Review Summary: You can't go home again.
Cry Cry Cry is the album Wolf Parade should have made in 2008, when
Apologies to the Queen Mary was still blasting from dorm speakers and the wave of rage and optimism that would carry George W. Bush out of the White House was just cresting. Instead, they released
At Mount Zoomer and cemented themselves as the mid-00s indie band for the freaks and the progs, the sort of reputation that led to cult followings for offspring like Moonface, Sunset Rubdown, and Handsome Furs. Their fourth album is a fascinating look at a band traveling backwards in time, a fitting entry in a year where it seems every 2005 band of the year has a new album. The sparkling new wave pop of “You’re Dreaming” is timeless or recycled, depending on your perspective; that it’s a damn fine hook is non-negotiable. The lyrical vitriol has moved from late ‘20s ennui and political dissatisfaction to late ‘30s crises of faith and political contempt, the United States of Donald J. Trump a fitting new whipping boy for Spencer Krug’s and Dan Boeckner’s verbal lashings. The lyrics to tracks like “King of Piss and Paper” and “Artificial Life” demonstrate that the 2016 election weighs heavily on the band, and the band’s way with words – mourning Leonard Cohen’s death the night before the election on “Valley Boy” being a particular highlight – has only been honed with age. It’s punchy and direct, bearing both the influences Krug and Boeckner have accumulated over the years and the steady hand of producer John Goodmanson.

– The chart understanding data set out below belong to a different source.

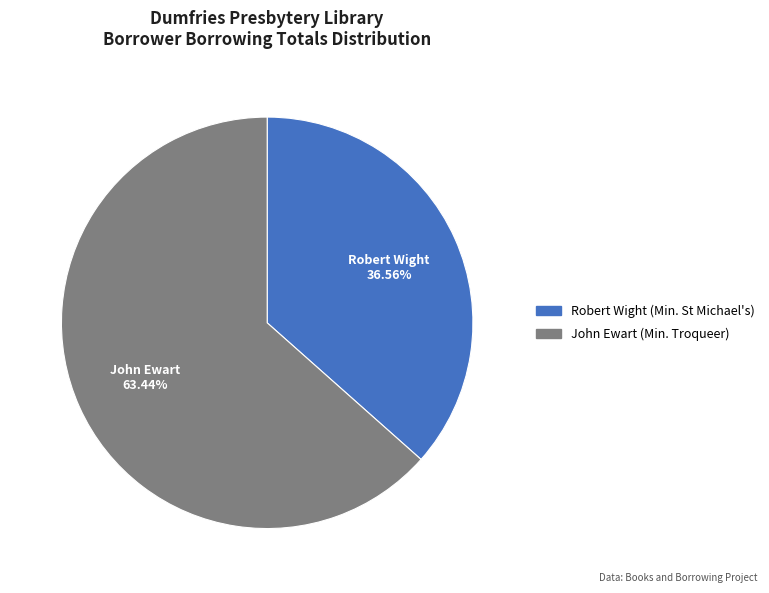

Is there any slice that represents more than half of the pie?

Yes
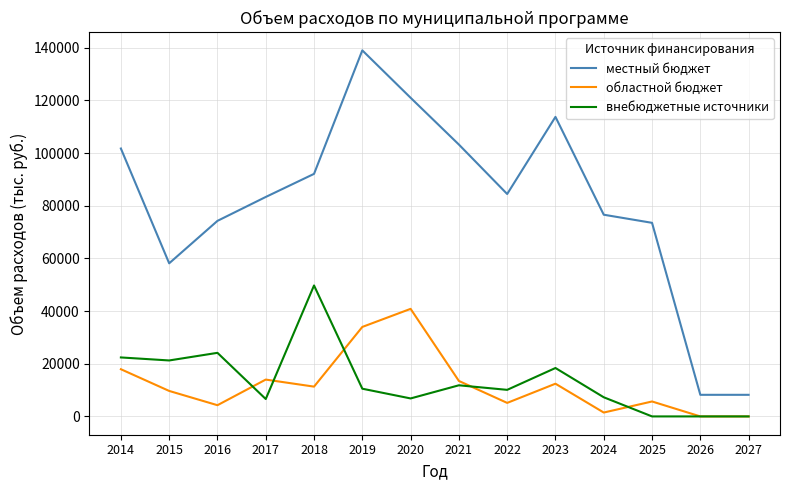

At which category does местный бюджет reach its first local peak?

2019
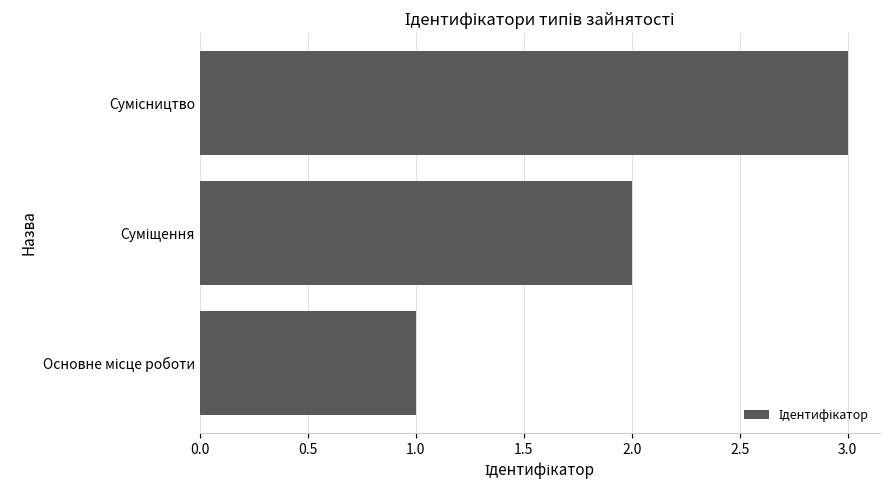

What is the maximum value shown in the chart?

3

In short, it’s a Wolf Parade album. Much like last year’s
EP4, the aperitif the band dropped prior to a reunion tour, however, it sometimes leans too far on the formulaic side of things to leave a real lasting impact.
Expo 86 and the band members’ subsequent adventures proved that the group’s weirder impulses have always been what set them apart. The ramshackle brilliance of
Apologies was lightning in a bottle.
Cry Cry Cry, meanwhile, swings its hips and snarls in all the right places, including the requisite six-minute plus epics in “Baby Blue” and “Weaponized” that mark the midpoint of the record. Yet in the pass-the-mic feel of the songs between Boeckner and Krug, the polished production, and the greatest-hits cataloguing of their finest attributes, the end result is less than the sum of its parts. (On a somewhat related tangent – the inexplicable decision to follow Krug’s fire and brimstone epic “Baby Blue” with “Weaponized,” an extended Boeckner power ballad, leaves the back half of the album struggling to leave its mark, an unfortunate victim of sequencing). Wolf Parade have always worn their derelict charm and slightly wild-eyed fervor as marks of pride.
Cry Cry Cry too often sounds like those sharp edges have been sanded down to beautifully dull corners.